TAREA PEDIDA.
Responde a estas preguntas con datos del texto sobre el contrabando de tabaco:
(a) ¿Cuánto dinero ha perdido España en apenas tres años?
(b) ¿Cuántas cajetillas se requisaron en 2013?
(c) ¿En qué playa desembarcan en especial las embarcaciones?

TEXTO CITADO.

+++

El negocio es redondo para todos menos para España, que en apenas tres años ha perdido 700 millones de euros, un dinero que dejan de ingresar las arcas públicas pese a las advertencias de la Unión Europea a Gibraltar para que ponga freno a esta actividad fraudulenta. Pese a todo, los esfuerzos de la Agencia Tributaria española por controlar el tabaco de contrabando en “la Verja”, como se conoce habitualmente al paso fronterizo, están dando resultados positivos. En 2013 se requisaron un millón de cajetillas. Al año siguiente la cifra bajó hasta 590.000. Quizá por ese descenso en los beneficios las mafias de la nicotina han buscado otros métodos más seguros para introducir los cartones de tabaco en nuestro país. Y ahí es donde entra el mar. Pequeñas embarcaciones que se cargan en el lado Este del Peñón, cerca de la pista de aterrizaje del aeropuerto gibraltareño, desembarcan en las costas de Andalucía, en especial en la playa de la Atunara, ya en la Línea de la Concepción. Estas barcazas son rápidas y se escabullen con facilidad. Capaces de navegar muy cerca de la costa, en aguas con escasa profundidad, esquivan cómodamente a las patrulleras de la Guardia Civil de mayor calado, que a menudo no pueden hacer nada por detenerlas. Una vez que desembarcan en la playa, las colleras, grupos de quince o veinte personas que trabajan para las mafias, levantan en peso la lancha neumática, incluso con las cajas de tabaco en su interior, y la introducen en un vehículo o en alguna casa. Todo ello sucede en un abrir y cerrar de ojos.

+++

DATOS REGISTRADOS.
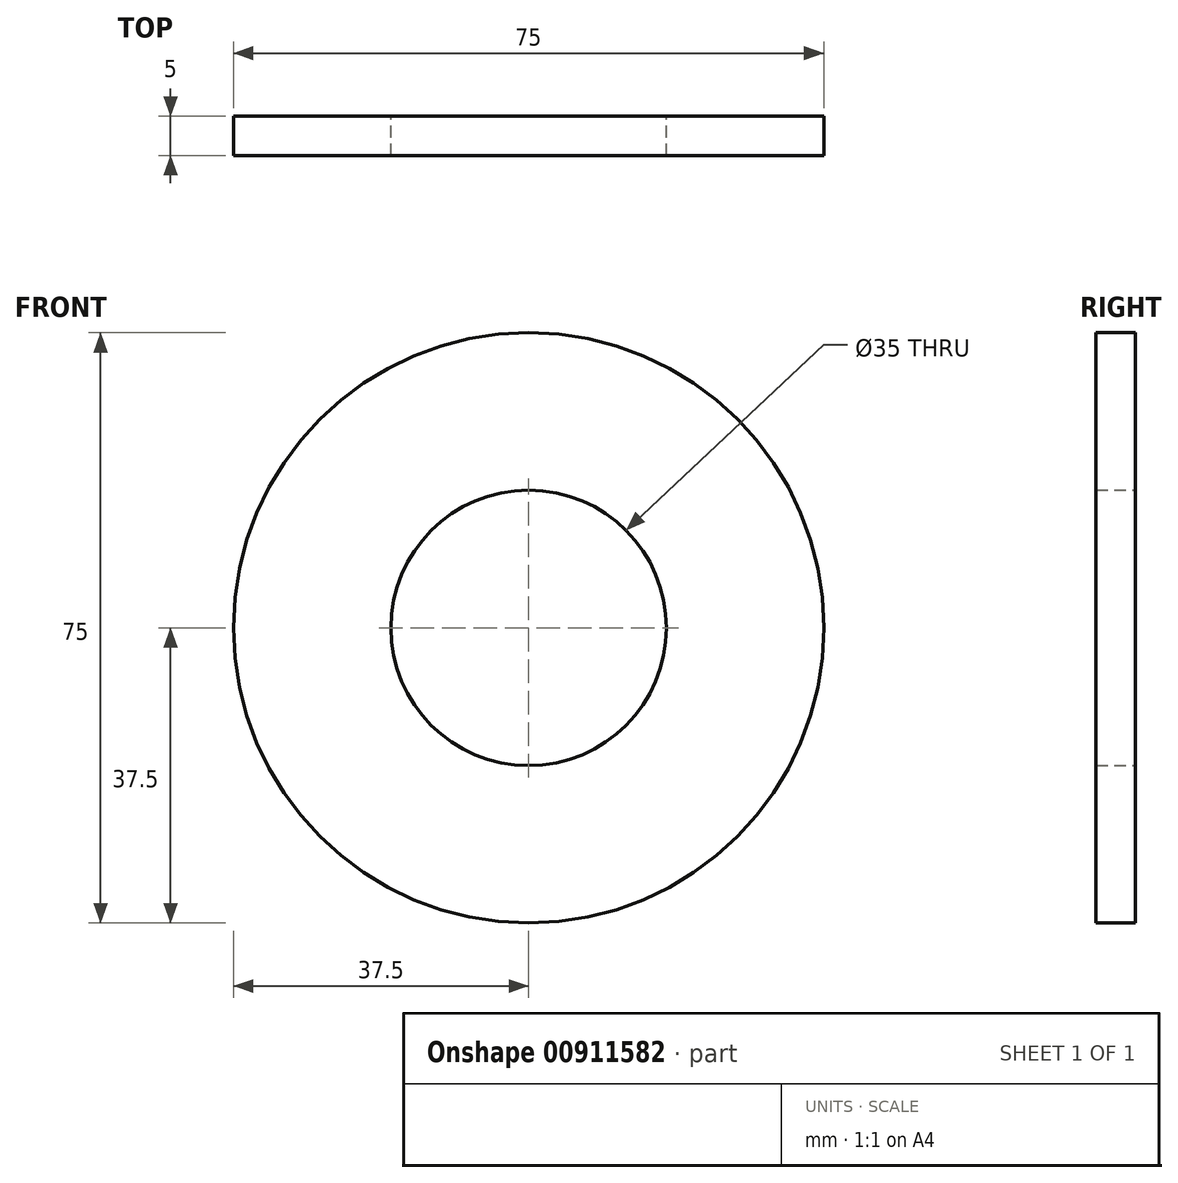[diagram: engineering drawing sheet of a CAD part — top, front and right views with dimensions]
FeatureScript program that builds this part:
annotation { "Feature Type Name" : "Feature", "Feature Type Description" : "" }
export const myFeature = defineFeature(function(context is Context, id is Id, definition is map)
    precondition{}
    {
        {
            var Q0;
            Q0=qCreatedBy(makeId("Front.planeOp"),FACE);
            var sketch = newSketch(context, id + "F0", { "sketchPlane" : qUnion([Q0])});
            skCircle(sketch, "E0", {"center": v(0, 0) * mm, "radius": 37.5 * mm});
            skCircle(sketch, "E1", {"center": v(0, 0) * mm, "radius": 17.5 * mm});
            skSolve(sketch);
        }
        {
            var Q0;
            Q0=makeQuery(id+"F0.imprint","IMPRINT",FACE,{"disambiguationData":[TD([[makeQuery(id+"F0.imprint","IMPRINT",EDGE,{"derivedFrom":sQuery(id+"F0.wireOp",EDGE,"E0")}),1.0]])]});
            extrude(context, id + "F1", {"entities" : qUnion([Q0]), "depth" : 5 * mm, "offsetDistance" : 25 * mm});
        }
    });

+++

RESPUESTA A LA TAREA.
(a) 700 millones de euros.
(b) Un millón de cajetillas.
(c) En la playa de la Atunara, en la Línea de la Concepción.